Instructions for the task> Extract each of the items below, reproducing every line word for word.

== Data section ==

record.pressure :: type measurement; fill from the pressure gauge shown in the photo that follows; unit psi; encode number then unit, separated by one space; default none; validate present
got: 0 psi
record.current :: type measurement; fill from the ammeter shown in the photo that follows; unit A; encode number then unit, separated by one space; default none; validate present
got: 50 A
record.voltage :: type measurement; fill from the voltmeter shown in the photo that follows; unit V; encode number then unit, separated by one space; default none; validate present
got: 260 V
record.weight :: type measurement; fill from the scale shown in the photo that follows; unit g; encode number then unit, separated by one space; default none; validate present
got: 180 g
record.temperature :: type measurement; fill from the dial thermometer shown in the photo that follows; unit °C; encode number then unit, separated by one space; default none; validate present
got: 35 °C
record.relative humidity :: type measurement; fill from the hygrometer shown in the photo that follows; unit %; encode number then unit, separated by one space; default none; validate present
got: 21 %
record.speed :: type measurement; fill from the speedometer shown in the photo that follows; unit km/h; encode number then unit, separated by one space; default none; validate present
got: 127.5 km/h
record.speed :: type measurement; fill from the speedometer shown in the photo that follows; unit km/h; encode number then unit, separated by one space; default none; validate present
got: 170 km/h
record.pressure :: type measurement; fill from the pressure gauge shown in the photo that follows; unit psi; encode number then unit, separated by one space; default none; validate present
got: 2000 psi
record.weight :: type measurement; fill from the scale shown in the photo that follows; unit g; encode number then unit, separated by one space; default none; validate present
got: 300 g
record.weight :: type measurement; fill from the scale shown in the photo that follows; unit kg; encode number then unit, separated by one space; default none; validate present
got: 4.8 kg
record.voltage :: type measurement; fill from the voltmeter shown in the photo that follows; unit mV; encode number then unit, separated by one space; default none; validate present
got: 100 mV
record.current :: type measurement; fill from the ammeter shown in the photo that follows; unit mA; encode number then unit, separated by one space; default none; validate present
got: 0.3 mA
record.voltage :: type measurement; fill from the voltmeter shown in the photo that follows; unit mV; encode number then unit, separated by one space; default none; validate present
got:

===

Answer space>
record.pressure :: type measurement; fill from the pressure gauge shown in the photo that follows; unit psi; encode number then unit, separated by one space; default none; validate present
got: 0 psi
record.current :: type measurement; fill from the ammeter shown in the photo that follows; unit A; encode number then unit, separated by one space; default none; validate present
got: 50 A
record.voltage :: type measurement; fill from the voltmeter shown in the photo that follows; unit V; encode number then unit, separated by one space; default none; validate present
got: 260 V
record.weight :: type measurement; fill from the scale shown in the photo that follows; unit g; encode number then unit, separated by one space; default none; validate present
got: 180 g
record.temperature :: type measurement; fill from the dial thermometer shown in the photo that follows; unit °C; encode number then unit, separated by one space; default none; validate present
got: 35 °C
record.relative humidity :: type measurement; fill from the hygrometer shown in the photo that follows; unit %; encode number then unit, separated by one space; default none; validate present
got: 21 %
record.speed :: type measurement; fill from the speedometer shown in the photo that follows; unit km/h; encode number then unit, separated by one space; default none; validate present
got: 127.5 km/h
record.speed :: type measurement; fill from the speedometer shown in the photo that follows; unit km/h; encode number then unit, separated by one space; default none; validate present
got: 170 km/h
record.pressure :: type measurement; fill from the pressure gauge shown in the photo that follows; unit psi; encode number then unit, separated by one space; default none; validate present
got: 2000 psi
record.weight :: type measurement; fill from the scale shown in the photo that follows; unit g; encode number then unit, separated by one space; default none; validate present
got: 300 g
record.weight :: type measurement; fill from the scale shown in the photo that follows; unit kg; encode number then unit, separated by one space; default none; validate present
got: 4.8 kg
record.voltage :: type measurement; fill from the voltmeter shown in the photo that follows; unit mV; encode number then unit, separated by one space; default none; validate present
got: 100 mV
record.current :: type measurement; fill from the ammeter shown in the photo that follows; unit mA; encode number then unit, separated by one space; default none; validate present
got: 0.3 mA
record.voltage :: type measurement; fill from the voltmeter shown in the photo that follows; unit mV; encode number then unit, separated by one space; default none; validate present
got:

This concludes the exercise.